:: MATERIAL FOR THIS EXERCISE ::
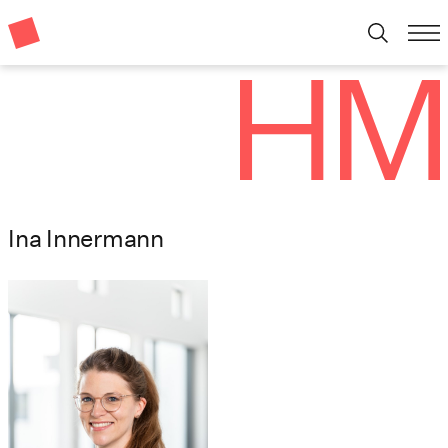
Ina Innermann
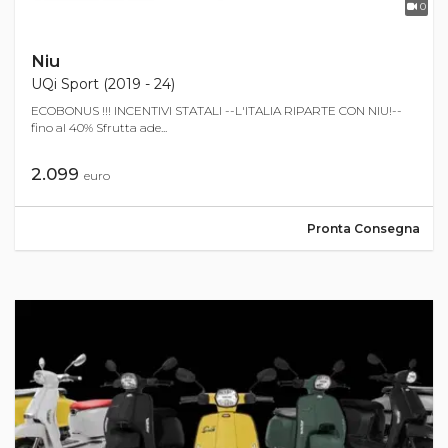
0
Niu
UQi Sport (2019 - 24)
ECOBONUS !!! INCENTIVI STATALI --L'ITALIA RIPARTE CON NIU!--
fino al 40% Sfrutta ade...
2.099
euro
Pronta Consegna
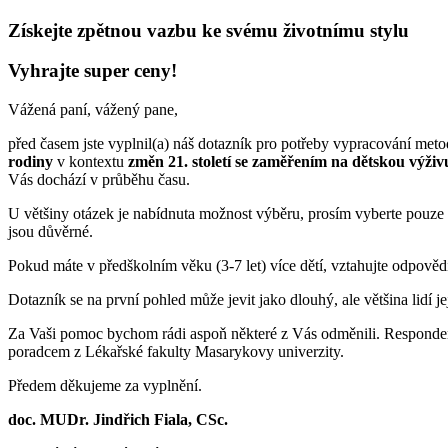
Získejte zpětnou vazbu ke svému životnímu stylu
Vyhrajte super ceny!
Vážená paní, vážený pane,
před časem jste vyplnil(a) náš dotazník pro potřeby vypracování meto
rodiny
v kontextu
změn 21. století se zaměřením na dětskou výži
Vás dochází v průběhu času.
U většiny otázek je nabídnuta možnost výběru, prosím vyberte pouze 
jsou důvěrné.
Pokud máte v předškolním věku (3-7 let) více dětí, vztahujte odpově
Dotazník se na první pohled může jevit jako dlouhý, ale většina lidí j
Za Vaši pomoc bychom rádi aspoň některé z Vás odměnili. Respondent
poradcem z Lékařské fakulty Masarykovy univerzity.
Předem děkujeme za vyplnění.
doc. MUDr. Jindřich Fiala, CSc.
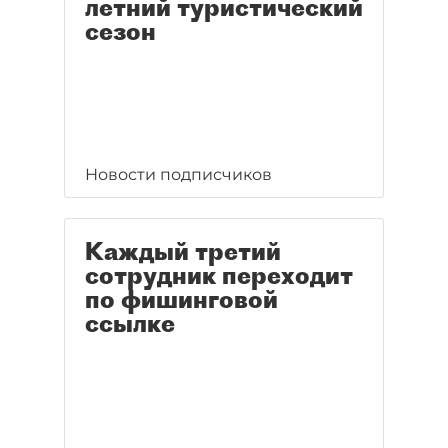
летний туристический
сезон
Новости подписчиков
Каждый третий
сотрудник переходит
по фишинговой
ссылке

:: TASK GOAL ::
Skip the images and set down the rest of the data unchanged.

:: ANSWER FOR THE TASK ::
Ina Innermann
0
Niu
UQi Sport (2019 - 24)
ECOBONUS !!! INCENTIVI STATALI --L'ITALIA RIPARTE CON NIU!--
fino al 40% Sfrutta ade...
2.099
euro
Pronta Consegna
Získejte zpětnou vazbu ke svému životnímu stylu
Vyhrajte super ceny!
Vážená paní, vážený pane,
před časem jste vyplnil(a) náš dotazník pro potřeby vypracování meto
rodiny
v kontextu
změn 21. století se zaměřením na dětskou výži
Vás dochází v průběhu času.
U většiny otázek je nabídnuta možnost výběru, prosím vyberte pouze 
jsou důvěrné.
Pokud máte v předškolním věku (3-7 let) více dětí, vztahujte odpově
Dotazník se na první pohled může jevit jako dlouhý, ale většina lidí j
Za Vaši pomoc bychom rádi aspoň některé z Vás odměnili. Respondent
poradcem z Lékařské fakulty Masarykovy univerzity.
Předem děkujeme za vyplnění.
doc. MUDr. Jindřich Fiala, CSc.
летний туристический
сезон
Новости подписчиков
Каждый третий
сотрудник переходит
по фишинговой
ссылке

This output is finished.